The characteristics of the study populations
| Development Data (N~5 00 000) | MDCR Data (N~1 60 956) | MDCD Data (N~5 39 813) | |
| Mean Age in years (SD) | 40 (15) | 75 (7.8) | 34 (16.6) |
| Male gender % | 31 | 32 | 27.1 |
| Mean days prior observation (SD) | 1474 (1205) | 1585 (1192) | 1244 (885) |
| Condition recorded in prior year (% of patients) | |||
| Neoplastic disease | 21.1 | 45.7 | 13.4 |
| Pain | 60.1 | 74.4 | 72.8 |
| Anxiety | 41.3 | 28.6 | 50.8 |
| Respiratory tract infection | 15.9 | 12.0 | 22.2 |
| Dementia | 0.0 | 0.9 | 0.1 |
| Obesity | 10.5 | 10.6 | 17.9 |
| Diabetes mellitus | 8.9 | 27.0 | 13.5 |
| Hypertensive disorder | 24.7 | 69.0 | 29.4 |
| Heart disease | 9.2 | 46.5 | 14.0 |
| Hyperlipidaemia | 23.3 | 56.3 | 19.8 |
MDCD, Multi-state Medicaid Database; MDCR, Medicare Supplemental Database.

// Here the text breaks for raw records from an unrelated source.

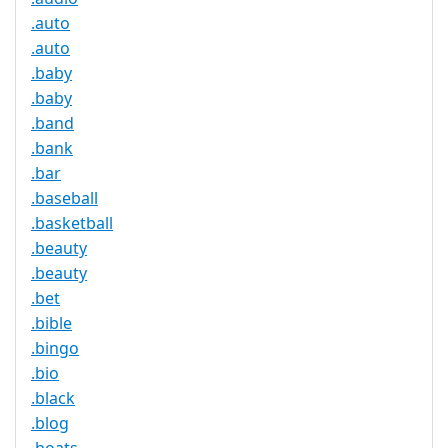
.auto
.auto
.baby
.baby
.band
.bank
.bar
.baseball
.basketball
.beauty
.beauty
.bet
.bible
.bingo
.bio
.black
.blog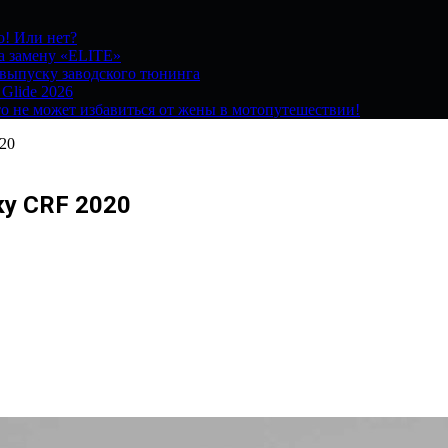
о! Или нет?
на замену «ELITE»
 выпуску заводского тюнинга
 Glide 2026
о не может избавиться от жены в мотопутешествии!
20
ку CRF 2020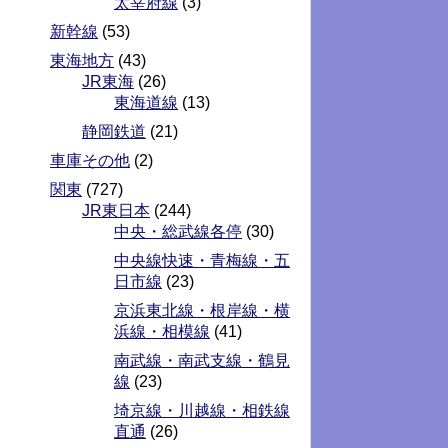
太宰府線
(3)
新幹線
(53)
東海地方
(43)
JR東海
(26)
東海道線
(13)
静岡鉄道
(21)
車庫その他
(2)
関東
(727)
JR東日本
(244)
中央・総武線各停
(30)
中央線快速・青梅線・五
日市線
(23)
京浜東北線・根岸線・横
浜線・相模線
(41)
南武線・南武支線・鶴見
線
(23)
埼京線・川越線・相鉄線
直通
(26)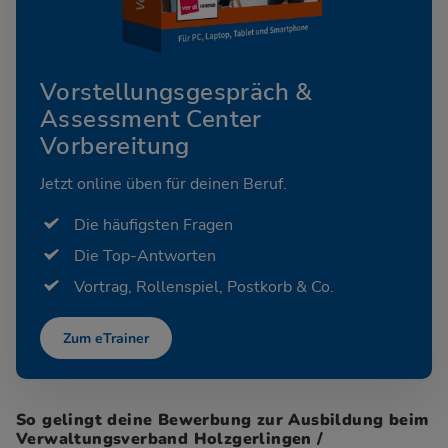
Vorstellungsgespräch &
Assessment Center
Vorbereitung
Jetzt online üben für deinen Beruf.
Die häufigsten Fragen
Die Top-Antworten
Vortrag, Rollenspiel, Postkorb & Co.
Zum eTrainer
So gelingt deine Bewerbung zur Ausbildung beim
Verwaltungsverband Holzgerlingen /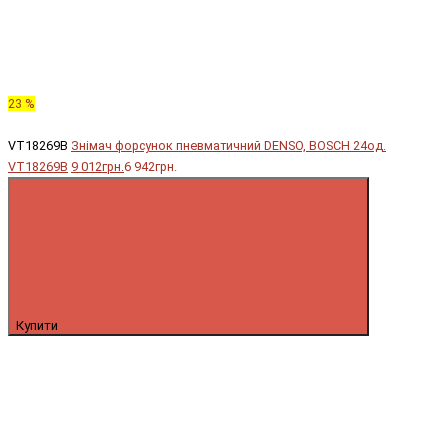
23 %
VT18269B
Знімач форсунок пневматичний DENSO, BOSCH 24од.
VT18269B
9 012грн.
6 942грн.
Купити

Figure 2The AUROC/AUPRC/E-statistic performance estimates for five repetitions per design per prediction task. The columns represent the prediction task, with the number representing the number of patients with the outcome during the time at-risk. For example, the first column corresponds to a prediction task where 174 patients had the outcome, whereas the last column corresponds to a prediction task where 20 806 patients had the outcome. The rows correspond to whether CV was used by the design (top row does not use CV) or the number of folds (3, 5 or 10). The internal validation performances of the designs that used a test set are coloured in red, and those not using a test set are blue (dots with vertical lines indicating the 95% confidence interval). The external validation performances for a model are the light grey pointers (MDCD) and black crosses (MDCR) that have the same x-coordinate and fall within the same row/column. AUPRC, area under the precision recall curve; AUROC, area under the receiver operating curve; CV, cross-validation; MDCD, Multi-state Medicaid Database; MDCR, Medicare Supplemental Database.

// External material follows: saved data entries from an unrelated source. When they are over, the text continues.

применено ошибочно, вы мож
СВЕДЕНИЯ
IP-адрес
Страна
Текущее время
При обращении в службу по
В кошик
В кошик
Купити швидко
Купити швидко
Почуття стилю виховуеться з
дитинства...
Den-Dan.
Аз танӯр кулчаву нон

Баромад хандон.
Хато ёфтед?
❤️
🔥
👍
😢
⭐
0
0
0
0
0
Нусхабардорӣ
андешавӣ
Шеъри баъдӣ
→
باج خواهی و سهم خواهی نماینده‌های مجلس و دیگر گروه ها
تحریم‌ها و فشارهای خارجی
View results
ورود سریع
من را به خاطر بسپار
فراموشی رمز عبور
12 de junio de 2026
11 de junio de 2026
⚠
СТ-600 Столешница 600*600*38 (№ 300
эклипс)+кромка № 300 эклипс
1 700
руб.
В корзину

Figure 3Box plots showing the internal performance estimate minus the external performance estimate per design and external database. The left side shows the AUROC differences, the centre shows the AUPRC differences, and the right side shows the E-statistic differences. For the AUROC, values near 0 indicate that the internal validation AUROC estimates were accurate as the external validation AUROCs were similar. For AUPRC and AUPRC values less than 0 indicate that the performance was better externally, values greater than 0 indicate the performance is worse externally. For the E-statistic, values less than 0 indicate worse calibration when the models were externally validated. AUPRC, area under the precision recall curve; AUROC, area under the receiver operating curve; CV, cross-validation; MDCD, Multi-state Medicaid Database; MDCR, Medicare Supplemental Database.